WHAT THE TASK ASKS: Although the records contain pictures, only their text should be repeated, exactly as it stands.

PROVIDED RECORDS:
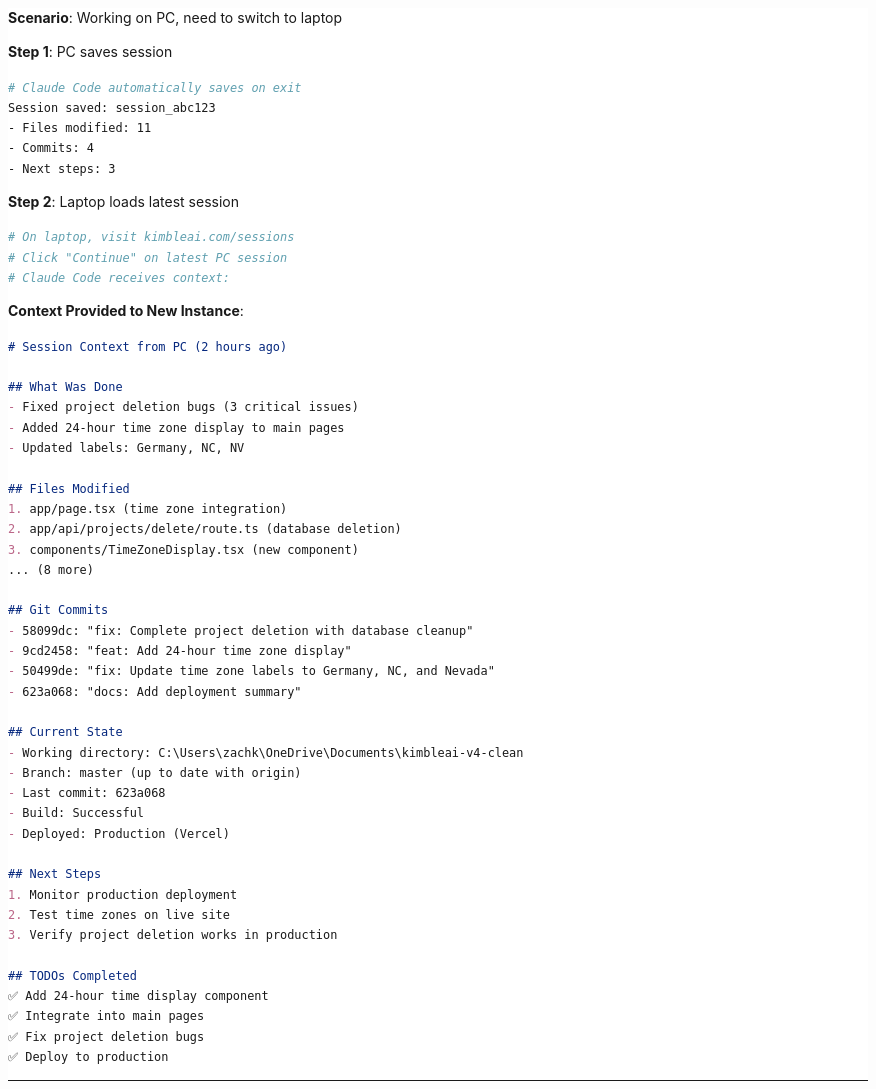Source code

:**Scenario**: Working on PC, need to switch to laptop

**Step 1**: PC saves session
```bash
# Claude Code automatically saves on exit
Session saved: session_abc123
- Files modified: 11
- Commits: 4
- Next steps: 3
```

**Step 2**: Laptop loads latest session
```bash
# On laptop, visit kimbleai.com/sessions
# Click "Continue" on latest PC session
# Claude Code receives context:
```

**Context Provided to New Instance**:
```markdown
# Session Context from PC (2 hours ago)

## What Was Done
- Fixed project deletion bugs (3 critical issues)
- Added 24-hour time zone display to main pages
- Updated labels: Germany, NC, NV

## Files Modified
1. app/page.tsx (time zone integration)
2. app/api/projects/delete/route.ts (database deletion)
3. components/TimeZoneDisplay.tsx (new component)
... (8 more)

## Git Commits
- 58099dc: "fix: Complete project deletion with database cleanup"
- 9cd2458: "feat: Add 24-hour time zone display"
- 50499de: "fix: Update time zone labels to Germany, NC, and Nevada"
- 623a068: "docs: Add deployment summary"

## Current State
- Working directory: C:\Users\zachk\OneDrive\Documents\kimbleai-v4-clean
- Branch: master (up to date with origin)
- Last commit: 623a068
- Build: Successful
- Deployed: Production (Vercel)

## Next Steps
1. Monitor production deployment
2. Test time zones on live site
3. Verify project deletion works in production

## TODOs Completed
✅ Add 24-hour time display component
✅ Integrate into main pages
✅ Fix project deletion bugs
✅ Deploy to production
```

---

SOLUTION:
Source code

:**Scenario**: Working on PC, need to switch to laptop

**Step 1**: PC saves session
```bash
# Claude Code automatically saves on exit
Session saved: session_abc123
- Files modified: 11
- Commits: 4
- Next steps: 3
```

**Step 2**: Laptop loads latest session
```bash
# On laptop, visit kimbleai.com/sessions
# Click "Continue" on latest PC session
# Claude Code receives context:
```

**Context Provided to New Instance**:
```markdown
# Session Context from PC (2 hours ago)

## What Was Done
- Fixed project deletion bugs (3 critical issues)
- Added 24-hour time zone display to main pages
- Updated labels: Germany, NC, NV

## Files Modified
1. app/page.tsx (time zone integration)
2. app/api/projects/delete/route.ts (database deletion)
3. components/TimeZoneDisplay.tsx (new component)
... (8 more)

## Git Commits
- 58099dc: "fix: Complete project deletion with database cleanup"
- 9cd2458: "feat: Add 24-hour time zone display"
- 50499de: "fix: Update time zone labels to Germany, NC, and Nevada"
- 623a068: "docs: Add deployment summary"

## Current State
- Working directory: C:\Users\zachk\OneDrive\Documents\kimbleai-v4-clean
- Branch: master (up to date with origin)
- Last commit: 623a068
- Build: Successful
- Deployed: Production (Vercel)

## Next Steps
1. Monitor production deployment
2. Test time zones on live site
3. Verify project deletion works in production

## TODOs Completed
✅ Add 24-hour time display component
✅ Integrate into main pages
✅ Fix project deletion bugs
✅ Deploy to production
```

---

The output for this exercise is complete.